An alternative way to assess the probabilities of the three possible ENSO conditions is more quantitatively precise and less vulnerable to sampling errors than the categorical tallying method used above. This alternative method uses the mean of the predictions of all models on the plume, equally weighted, and constructs a standard error function centered on that mean. The standard error is Gaussian in shape, and has its width determined by an estimate of overall expected model skill for the season of the year and the lead time. Higher skill results in a relatively narrower error distribution, while low skill results in an error distribution with width approaching that of the historical observed distribution. This method shows probabilities for La Niña at less than 1% from Jul-Sep throughout the remainder of 2012. Model probabilities for ENSO-neutral conditions are 38% for Jul-Sep, 28% for Aug-Oct, and settling to near 20% for Sep-Nov 2012 through Nov-Jan 2012-13. Probabilities for El Niño are 62% for Jul-Sep, 72% for Aug-Oct, 77% for Sep-Nov, and maximize at 81% for Oct-Dec, not to drop below 50% until Feb-Apr 2013. In words, the models collectively favor El Niño development during Jul-Sep, lasting through autumn and ending during middle to late northern winter 2012-13. By Jan-Mar 2013, the El Niño probability is 58% and declines rapidly thereafter. A plot of the probabilities generated from this most recent IRI/CPC ENSO prediction plume using the multi-model mean and the Gaussian standard error method summarizes the model consensus out to about 10 months into the future. The same cautions mentioned above for the distributional count of model predictions apply to this Gaussian standard error method of inferring probabilities, due to differing model biases and skills. In particular, this approach considers only the mean of the predictions, and not the total range across the models, nor the ensemble range within individual models.

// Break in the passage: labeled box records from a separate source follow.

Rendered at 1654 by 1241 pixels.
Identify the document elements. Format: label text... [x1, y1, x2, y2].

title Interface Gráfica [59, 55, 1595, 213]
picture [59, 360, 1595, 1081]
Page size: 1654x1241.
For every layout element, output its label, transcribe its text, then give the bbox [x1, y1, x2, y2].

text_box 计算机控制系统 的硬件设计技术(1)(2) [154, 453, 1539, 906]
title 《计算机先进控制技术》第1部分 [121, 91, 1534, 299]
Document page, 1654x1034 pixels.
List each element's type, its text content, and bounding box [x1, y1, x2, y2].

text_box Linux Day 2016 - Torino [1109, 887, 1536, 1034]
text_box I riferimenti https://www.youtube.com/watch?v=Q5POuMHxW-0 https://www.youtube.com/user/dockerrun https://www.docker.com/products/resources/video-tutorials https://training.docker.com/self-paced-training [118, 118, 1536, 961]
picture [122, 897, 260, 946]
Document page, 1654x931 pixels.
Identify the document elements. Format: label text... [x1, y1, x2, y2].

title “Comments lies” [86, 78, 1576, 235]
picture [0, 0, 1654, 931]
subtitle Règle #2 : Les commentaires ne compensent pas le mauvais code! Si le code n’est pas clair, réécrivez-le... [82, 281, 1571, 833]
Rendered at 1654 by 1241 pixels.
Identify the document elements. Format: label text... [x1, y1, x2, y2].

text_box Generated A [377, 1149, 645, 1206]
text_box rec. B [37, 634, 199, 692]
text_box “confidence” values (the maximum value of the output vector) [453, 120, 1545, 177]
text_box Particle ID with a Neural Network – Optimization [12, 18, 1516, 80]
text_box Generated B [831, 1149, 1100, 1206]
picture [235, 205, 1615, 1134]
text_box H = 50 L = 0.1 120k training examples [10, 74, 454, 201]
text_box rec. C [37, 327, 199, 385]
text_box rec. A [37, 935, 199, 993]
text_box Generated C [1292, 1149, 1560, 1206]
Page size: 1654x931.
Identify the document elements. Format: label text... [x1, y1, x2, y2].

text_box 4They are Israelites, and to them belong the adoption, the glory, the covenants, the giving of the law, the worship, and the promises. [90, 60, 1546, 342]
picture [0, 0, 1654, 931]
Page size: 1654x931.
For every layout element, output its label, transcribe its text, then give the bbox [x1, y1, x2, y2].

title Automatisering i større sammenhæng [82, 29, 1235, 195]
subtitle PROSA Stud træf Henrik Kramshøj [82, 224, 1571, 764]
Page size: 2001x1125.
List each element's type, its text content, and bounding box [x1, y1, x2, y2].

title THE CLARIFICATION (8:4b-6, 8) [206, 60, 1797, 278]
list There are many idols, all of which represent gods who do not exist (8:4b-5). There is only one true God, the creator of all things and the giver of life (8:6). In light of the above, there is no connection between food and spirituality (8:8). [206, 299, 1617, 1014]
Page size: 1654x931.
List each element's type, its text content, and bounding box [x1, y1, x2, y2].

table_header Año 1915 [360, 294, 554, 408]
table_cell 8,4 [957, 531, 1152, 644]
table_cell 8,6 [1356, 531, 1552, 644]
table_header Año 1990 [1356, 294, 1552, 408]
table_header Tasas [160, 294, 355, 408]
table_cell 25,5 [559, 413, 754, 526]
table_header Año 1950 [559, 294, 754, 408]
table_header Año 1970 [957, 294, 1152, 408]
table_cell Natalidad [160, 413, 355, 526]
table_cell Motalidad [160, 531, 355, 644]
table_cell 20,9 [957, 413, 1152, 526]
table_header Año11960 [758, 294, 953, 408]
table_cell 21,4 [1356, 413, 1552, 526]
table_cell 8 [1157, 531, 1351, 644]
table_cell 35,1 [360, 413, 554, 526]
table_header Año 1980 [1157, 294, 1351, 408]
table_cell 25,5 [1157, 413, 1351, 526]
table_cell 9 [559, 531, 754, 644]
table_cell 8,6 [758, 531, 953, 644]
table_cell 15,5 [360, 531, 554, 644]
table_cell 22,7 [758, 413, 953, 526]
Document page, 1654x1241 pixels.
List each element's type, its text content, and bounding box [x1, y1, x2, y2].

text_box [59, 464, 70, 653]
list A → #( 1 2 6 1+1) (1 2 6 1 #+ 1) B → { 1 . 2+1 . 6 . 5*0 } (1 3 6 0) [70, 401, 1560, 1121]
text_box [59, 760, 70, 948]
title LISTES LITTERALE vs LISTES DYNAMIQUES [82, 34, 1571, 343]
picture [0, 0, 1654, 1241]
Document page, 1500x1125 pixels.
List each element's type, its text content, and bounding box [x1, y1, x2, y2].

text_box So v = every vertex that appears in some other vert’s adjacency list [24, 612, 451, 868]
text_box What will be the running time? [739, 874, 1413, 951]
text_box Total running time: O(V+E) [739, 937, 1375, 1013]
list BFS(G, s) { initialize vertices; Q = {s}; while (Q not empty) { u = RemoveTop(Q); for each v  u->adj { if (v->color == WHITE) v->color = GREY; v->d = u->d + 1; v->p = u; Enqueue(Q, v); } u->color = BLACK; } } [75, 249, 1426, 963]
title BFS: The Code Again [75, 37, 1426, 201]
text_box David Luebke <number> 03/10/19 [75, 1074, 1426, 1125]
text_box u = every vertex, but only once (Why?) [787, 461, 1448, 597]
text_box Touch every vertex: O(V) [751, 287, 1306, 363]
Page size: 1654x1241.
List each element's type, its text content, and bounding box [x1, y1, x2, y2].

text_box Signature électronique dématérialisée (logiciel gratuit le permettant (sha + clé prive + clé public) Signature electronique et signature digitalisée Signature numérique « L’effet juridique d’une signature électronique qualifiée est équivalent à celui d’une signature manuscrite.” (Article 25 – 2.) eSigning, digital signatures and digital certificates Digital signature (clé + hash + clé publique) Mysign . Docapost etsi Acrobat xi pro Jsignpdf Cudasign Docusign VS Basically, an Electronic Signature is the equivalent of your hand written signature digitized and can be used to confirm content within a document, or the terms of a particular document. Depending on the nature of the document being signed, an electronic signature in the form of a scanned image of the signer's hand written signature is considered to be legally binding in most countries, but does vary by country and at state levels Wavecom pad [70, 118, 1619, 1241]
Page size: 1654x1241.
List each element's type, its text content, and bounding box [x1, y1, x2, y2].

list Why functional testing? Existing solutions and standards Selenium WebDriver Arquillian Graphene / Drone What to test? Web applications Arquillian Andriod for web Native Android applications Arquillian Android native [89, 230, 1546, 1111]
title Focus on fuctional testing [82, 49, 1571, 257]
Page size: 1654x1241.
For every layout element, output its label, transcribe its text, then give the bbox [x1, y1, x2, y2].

The probabilities derived from the 25 or more models on the IRI/CPC plume describe, on average, development of weak El Niño during July or August. Howeveer, maintenance of neutral ENSO conditions still has a nonnegligible probability (20-25%). In fact, there is a distinction between the average foreacast of the statistical versus the dynamical models, with many of the statistical models calling for only borderline El Niño conditions developing, or even persistence of neutral conditions, and most of the dynamical models predicting El Niño development. Redevelopment of La Niña appears to have nearly zero probability, according to the models, despite that at least one model does indicate cool-neutral conditions through the Oct-Dec season. Factors such as known specific model biases and recent changes that the models may have missed will be taken into account in the next official outlook to be generated and issued in early June by CPC and IRI, which will include some human judgement in combination with the model guidance.

Using the 0,.45 C thresholds, the climatological probabilities of La Nina, neutral, and El Nino conditions for each 3-month season are as follows:

----- LN N EN -----Climatological Probabilities

DJF 37 28 35

JFM 34 37 29

FMA 30 48 22

MAM 26 54 20

AMJ 24 54 22

MJJ 25 51 24

JJA 25 50 25

JAS 27 46 27

ASO 29 40 31

SON 32 34 34

OND 34 31 35

NDJ 37 27 36

See also: 

Note 1 - Only models that produce a new ENSO prediction every month are included in the above statement.